T. C. Boyle Pro & Con


#1) The largest feeling reading TC Boyle, after the first few chuckles, is sadness; his writing makes you realize how hard literature is. He has all the pluses on his side and he still doesn’t pull it off. 1) Be entertaining: Boyle knows how to entertain. 2) Charm: he recognizes social hypocrisy and can deal with it in funny ways, he has a wide embrace of social pathology. 3) Shorthand: he gets to the point. 4) Technique: he keeps things moving. He knows how to move people around.

#2) Why does literature have to be so damnably difficult? His writing has what most other writers don't have: humor, momentum wisecracking knowingness. Boyle's got all the gifts but one: heart. He so earnestly tries to get through the story that he misses the most important thing. Yes but...you want to remember and retain. Mostly his stories become linguistic exercises; topping the previous metaphor. Yes, literature is made up of words but it is also made up of the extraneous and there is no extraneous in Boyle. Everything is down to the metal.

#3) Or he overdoes it. Boyle writes over his characters, he applies the literary standard, lapsing when he shouldn't, allowing clichés. He won't let anything unfold. The momentum is driving and sharp, but arch. He understands the made up nature of American life and it allows him to puncture it from all sides. But America does work after all, not every money maker is a con, not every housewife is a harridan, not every babe is a whore out for herself.

#4) It is in the interstices that America runs (and inspite of itself), you'd never know that from Boyle where the cartoon standard applies. Boyle tries to make literature out of comics. Graphic novels. In the weird way that graphic novels can be made to strive towards written literature, to emote and promote ambiguity and depth, so Boyle’s prose strives towards the picture frames of a graphic novel. The words get in the way. They are fueled on his metaphors.

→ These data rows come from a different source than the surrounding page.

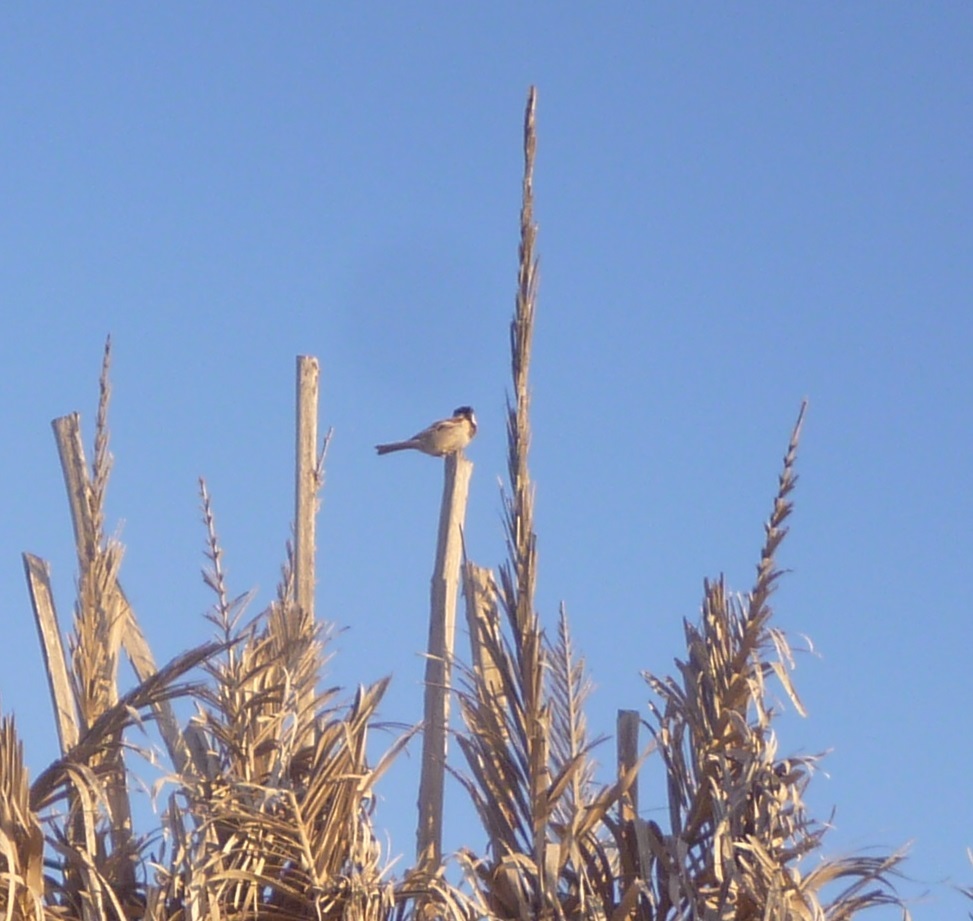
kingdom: Animalia
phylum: Chordata
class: Aves
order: Passeriformes
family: Passeridae
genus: Passer
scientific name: Passer domesticus
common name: House sparrow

#5) The event drives character rather than the other way around. Think of the many ways Boyle must describe anger, surprise, or disgust: a set of revolving emotive stills and a straining after words that exhausts imagination to keep up with his relentless events. It is bar-stool storytelling. Or campfire storytelling: who doesn’t love it? Its appeal is as old as…

#6) Often the thoughts narrated aren’t the character’s thoughts; they are Sociology’s thoughts. Or Boyle’s sociological thoughts.

#7) Overwritten: the characters are plundered, not observed. They are not even invented they are starched, typed out – (does anyone type anymore?) They are buttered with jam, oiled, creamy and sauced and jammed and yolked and creamed again with parmachiano; they are indicated. Shrimped and pimped and recopied; they are meatballed with parsley, oats and gin.

#8) Boyle tends to mount forward movements like military campaigns or football plays. He moves his narrative forward via the exertions of metaphor. Vein popping metaphor making. He goes into the breach. Narrative advances by straining language through metaphor. Yes you can do this but -- unless you are Shakespeare, watch out.

#9) Language plundered for its mobility. Boyle tries to get around the technical difficulties of his art by forcing metaphor; too many contrivances, though art is contrivance, he goes too hard at it. Masked by nearly unlimited charm. Where does charm come from? Being different from the norm (which is usually dull as darts).

#10) Consider the world and all its things as an audience waiting to tell you interesting things. Waiting to be noticed and tell you things. You don’t get the sense that Boyle listens to the world of things. He is not open to the world of things so they can't tell him what they want to tell. He writes over eveything. He writes over his characters and he writes over his things. Arch, contrived, flip, and yes, fun. I don't mean to sound so harsh. I am trying to identify a technique or a style.

#11) TC Boyle goes wrong by offering up a constant string of metaphor and simile; he never lets the reader put anything together. He does all the work.

#12) His recit is faulty. When Boyle writes, “His ears pointed up and with a flash of white teeth turned like a felon…” it is fair to ask do ears really point up? Do teeth really flash like that? Or when he writes, “The Doctor’s eyes snapped wide open at the thought--” it's fair to observe that eyes don't really snap. When Boyle writes, "Ashen, the long bones of his legs chattering, Will Lightbody got unsteadily to his feet,” it's OK to complain that leg bones don't really chatter. You have to go back to early Mark Twain to get this kind of Western exaggeration: “Yup. He was spitting teeth after the fight.” Yet, somehow Twain manages to really see, to really describe. Boyle seems to be writing from a memory of rhetoric...

#13) Sometimes I think Boyle is doing stand-up comedy, skits, gags, riffs...no fictional pressure, tension...am I wrong?